STUDY MATERIAL START
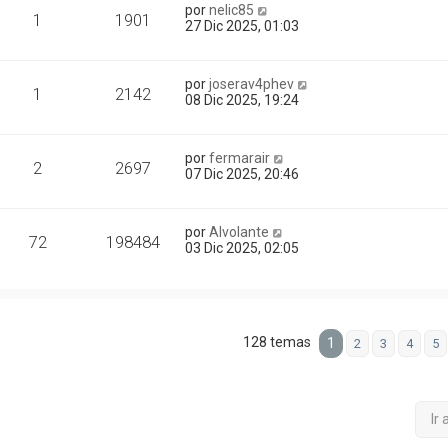
por
nelic85
1
1901
27 Dic 2025, 01:03
por
joserav4phev
1
2142
08 Dic 2025, 19:24
por
fermarair
2
2697
07 Dic 2025, 20:46
por
Alvolante
72
198484
03 Dic 2025, 02:05
128 temas
1
2
3
4
5
Ir 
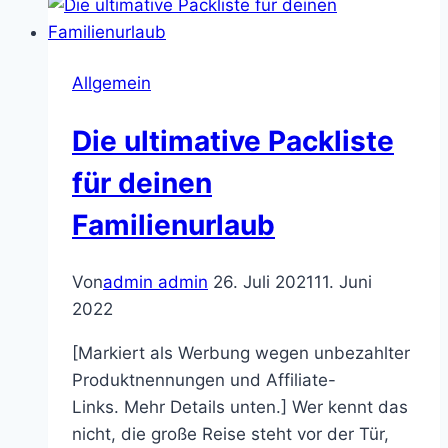
Allgemein
Die ultimative Packliste
für deinen
Familienurlaub
Von
admin admin
26. Juli 2021
11. Juni
2022
[Markiert als Werbung wegen unbezahlter
Produktnennungen und Affiliate-
Links. Mehr Details unten.] Wer kennt das
nicht, die große Reise steht vor der Tür,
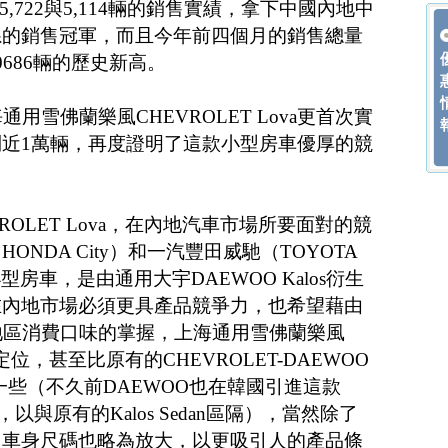
88、5,722與5,114輛的銷售實績，拿下中國內地中
系的銷售冠軍，而且今年前四個月的銷售總量
686輛的歷史新高。
用雪佛蘭樂風CHEVROLET Lova更首次實
近1萬輛，再度證明了這款小型房車優厚的競
ROLET Lova，在內地汽車市場所要面對的競
NDA City）和一汽豐田威馳（TOYOTA
小型房車，是由通用大宇DAEWOO Kalos衍生
在內地市場必須更具產品競爭力，也希望藉由
洲地區消費口味的掌握，上海通用雪佛蘭樂風
產品定位，甚至比原有的CHEVROLET-DAEWOO
高一些（不久前DAEWOO也在韓國引進這款
，以與原有的Kalos Sedan區隔），當然除了
，車身尺碼也略為放大，以更吸引人的產品條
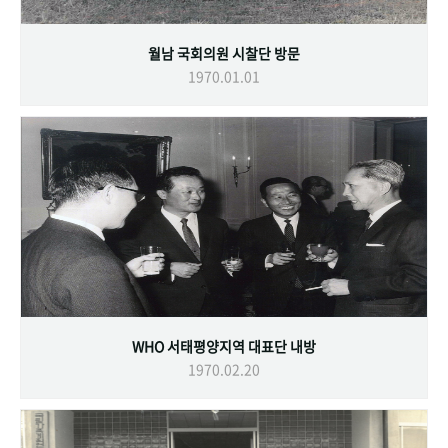
월남 국회의원 시찰단 방문
1970.01.01
WHO 서태평양지역 대표단 내방
1970.02.20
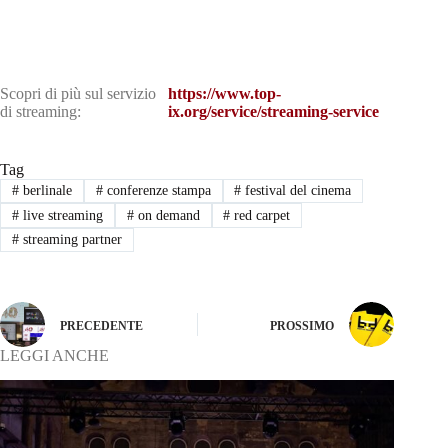
Scopri di più sul servizio
https://www.top-
di streaming:
ix.org/service/streaming-service
Tag
#
berlinale
#
conferenze stampa
#
festival del cinema
#
live streaming
#
on demand
#
red carpet
#
streaming partner
PRECEDENTE
PROSSIMO
LEGGI ANCHE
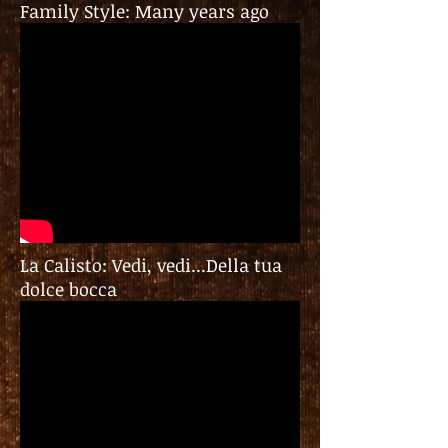
Family Style: Many years ago
La Calisto: Vedi, vedi...Della tua
dolce bocca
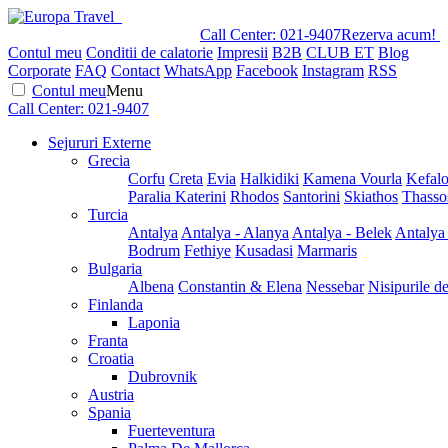
Call Center:
021-9407
Rezerva acum!
Contul meu
Conditii de calatorie
Impresii
B2B
CLUB ET
Blog
Corporate
FAQ
Contact
WhatsApp
Facebook
Instagram
RSS
Contul meu
Menu
Call Center:
021-9407
Sejururi Externe
Grecia
Corfu
Creta
Evia
Halkidiki
Kamena Vourla
Kefalo
Paralia Katerini
Rhodos
Santorini
Skiathos
Thasso
Turcia
Antalya
Antalya - Alanya
Antalya - Belek
Antalya
Bodrum
Fethiye
Kusadasi
Marmaris
Bulgaria
Albena
Constantin & Elena
Nessebar
Nisipurile d
Finlanda
Laponia
Franta
Croatia
Dubrovnik
Austria
Spania
Fuerteventura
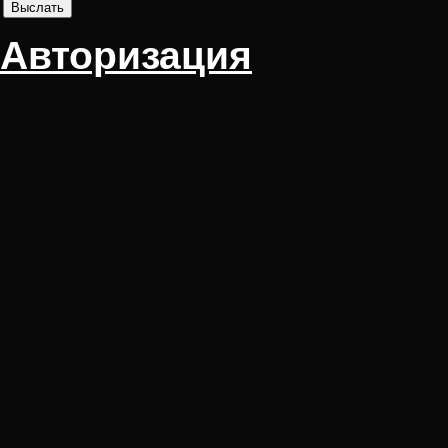
Авторизация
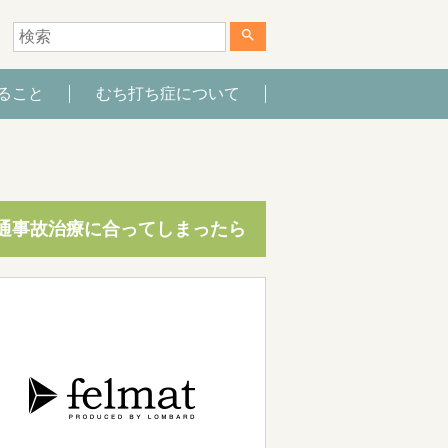
search
ること
むち打ち症について
通事故治療に合ってしまったら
STUDY MATERIAL END
• **WORK REQUIRED**
Every line from the top of the records above to the line with "Links. Mehr Details unten.] Wer kennt das", inclusive, should be duplicated exactly, minus the pictures.

• **RESPONSE TO THIS TASK**
por
nelic85
1
1901
27 Dic 2025, 01:03
por
joserav4phev
1
2142
08 Dic 2025, 19:24
por
fermarair
2
2697
07 Dic 2025, 20:46
por
Alvolante
72
198484
03 Dic 2025, 02:05
128 temas
1
2
3
4
5
Ir 
Allgemein
Die ultimative Packliste
für deinen
Familienurlaub
Von
admin admin
26. Juli 2021
11. Juni
2022
[Markiert als Werbung wegen unbezahlter
Produktnennungen und Affiliate-
Links. Mehr Details unten.] Wer kennt das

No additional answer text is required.